Conformément à de nombreuses autres représentations de l’acte compliqué et encore mystérieux qu’est la prière et des réponses divines potentielles à nos supplications, cela réduit la foi chrétienne à « Dieu est un pansement cosmique ». Aucune religion n’est une machine à sous qui récompense ses adeptes par le bonheur et l’intégrité en échange de l’adoration. Je suis la première personne à pleurer devant une fiction où l’espoir sauve le monde et l’amour vainc un ennemi, mais Redeeming Love évite la complexité avec une subtile dextérité et ne s’attaque pas à la sombre sévérité de son sujet.

Si ce film simplifie la nature complexe du travail du sexe en la réduisant à une « mauvaise prostitution », ses personnages subissent le même sort. Le mal devient un monstre narquois qui réduit les mineures en esclavage, tandis que les vrais chrétiens, comme Michael, sont pratiquement parfaits en tous points (sans le parapluie volant). Les individus de toutes les religions vous diront que c’est tellement loin d’être le cas qu’il devrait flotter dans l’espace. La nature imparfaite de l’humanité est un élément important de la beauté de la foi légitime – l’idée qu’un être omniscient puisse nous accepter malgré nos imperfections permanentes. (Pour ajouter l’insulte à l’injure, Angel est en quelque sorte un pécheur qui a besoin de la grâce indulgente de Dieu. La fille abusée qui a été forcée à se prostituer a besoin de rédemption. Qu’est-ce que j’ai raté ?)

Un bon film ne peut être un sermon

Abigail Cowen dans L'amour rédempteurImage via Universal Pictures

À la fin du film, Angel rend l’amour de Michael et donne miraculeusement naissance à un enfant, avec un deuxième en route. Vous vous souvenez qu’elle a été stérilisée ? Pas de problème ! Dieu peut faire des miracles, et il a donné deux enfants à Angel en dépit des règles de la biologie. C’est parce qu’elle n’a pas pu « donner » d’enfants à Michael qu’Angel l’a quitté pendant trois ans ; dans son esprit traumatisé, il méritait une femme capable de remplir cette fonction. Aujourd’hui, Angel a atteint le stade de la famille nucléaire idyllique, qui est la meilleure récompense pour une femme.

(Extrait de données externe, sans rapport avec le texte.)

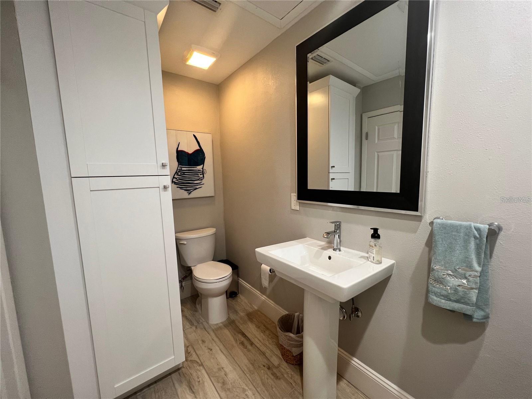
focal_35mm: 13
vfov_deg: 89.9
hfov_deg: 106.2
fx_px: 200
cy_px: 200
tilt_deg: -6.5
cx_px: 266
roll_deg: +1.5
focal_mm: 1.57
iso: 125
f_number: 1.8
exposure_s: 1/60
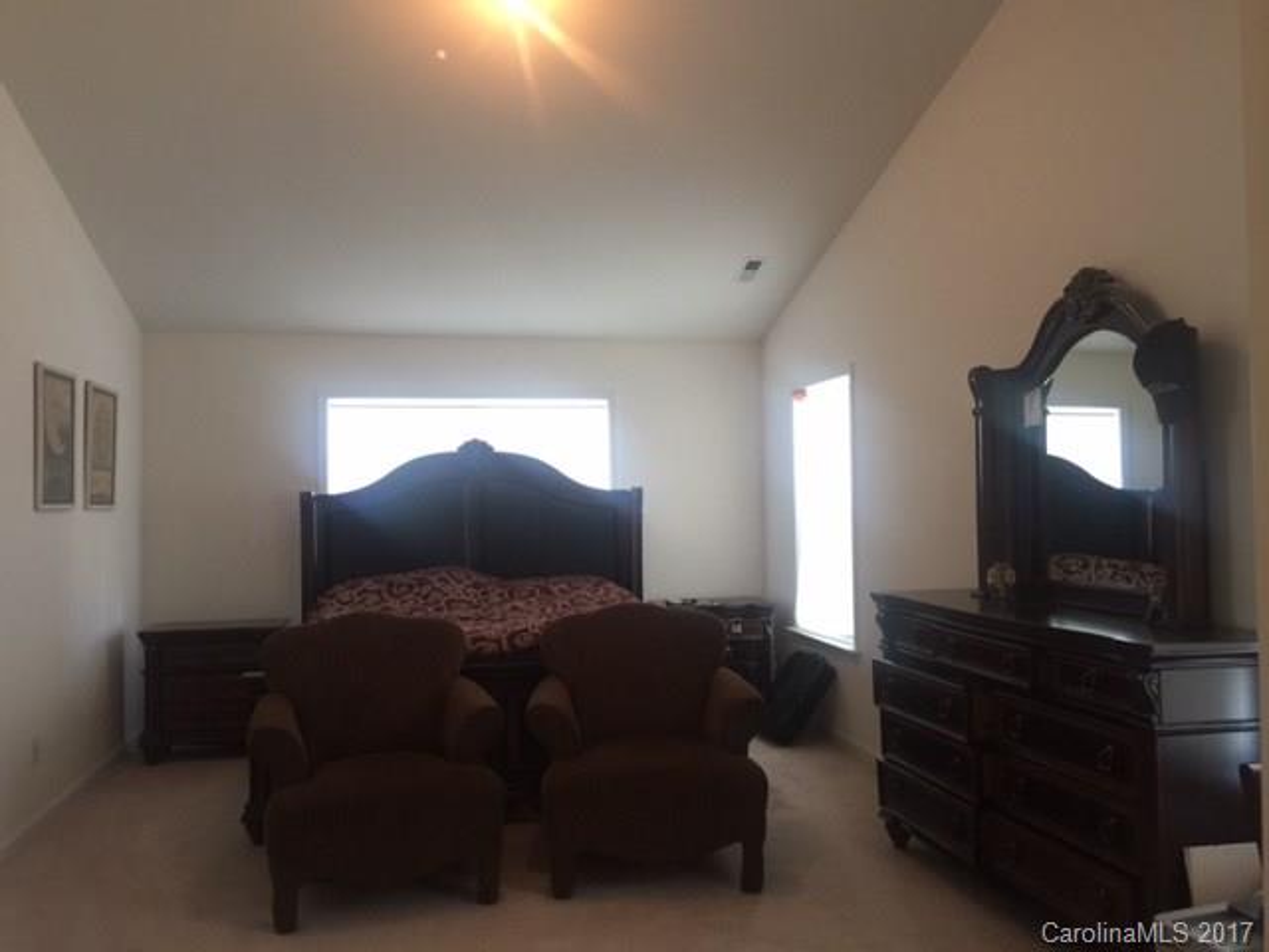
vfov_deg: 48.2
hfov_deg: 61.7
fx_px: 1063
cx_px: 634
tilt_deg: +1.5
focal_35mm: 29
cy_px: 476
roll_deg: -0.1
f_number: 2.2
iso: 100
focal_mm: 4.15
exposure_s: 1/15
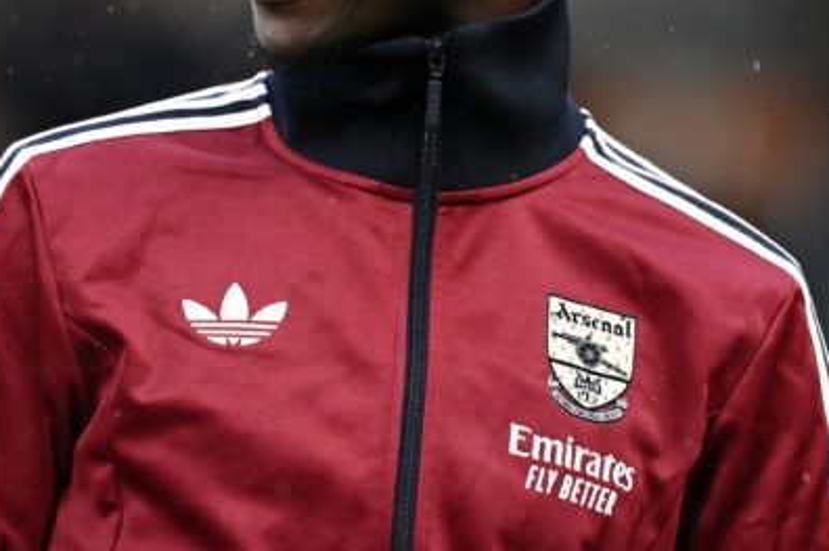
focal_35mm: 1553
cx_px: -94
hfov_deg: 1.3
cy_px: 42
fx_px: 35718
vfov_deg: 0.9
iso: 2500
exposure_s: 1/1000
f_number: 4
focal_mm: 400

Les erreurs maladroites d’un auteur de romans d’amour des années 90 sont en grande partie pardonnables si ce n’est que Rivers a coécrit le scénario. Et ce qui pourrait être une bizarrerie normale d’une écriture insuffisante prend tout son sens lorsqu’on analyse d’autres films financés de la même manière par des conglomérats chrétiens et commercialisés auprès des masses évangéliques : dans l’ensemble, les films chrétiens sont au service d’un ordre du jour. Redeeming Love est un sermon banal enveloppé dans les apparences d’un film. Francine Waters a elle-même déclaré qu’elle voulait que le film « attire les gens vers le Christ ».

À l’inverse, prenez Le Prince d’Égypte, Silence, ou même Daredevil de Marvel : leur but est de raconter une superbe histoire. Cela implique de dépeindre les protagonistes comme des êtres humains à part entière, avec des expériences vécues et une myriade de défauts. La religion d’un personnage influence ses actions et sa vision du monde, certes, mais il s’agit d’une facette singulière de sa personnalité, et non d’un trait de caractère qui le définit et qui n’a rien de plus profond. Le récit et les personnages de Redeeming Love manquent tous d’une authentique multidimensionnalité et d’un véritable conflit (la base de tout drame), ce qui rend ses idéaux creux et sans tension.

Les thèmes de la Bible sont incroyablement sombres et finalement porteurs d’espoir, mais à un certain prix. Comme le dit la chanson country classique, Dieu n’a jamais promis à ses disciples un jardin de roses. Imaginez à quel point les films chrétiens pourraient être convaincants s’ils reflétaient la réalité au lieu de créer des outils de propagande au pire, et des histoires sans substance au mieux. Le succès au box-office de God’s Not Dead et de I Can Only Imagine – leurs défauts mis à part – montre clairement que certains chrétiens ont soif de films de qualité reflétant les principes de leur foi. Au lieu de cela, nous avons l’Amour rédempteur. En tant que cinéphile, c’est ennuyeux ; en tant qu’évangélique, c’est offensant.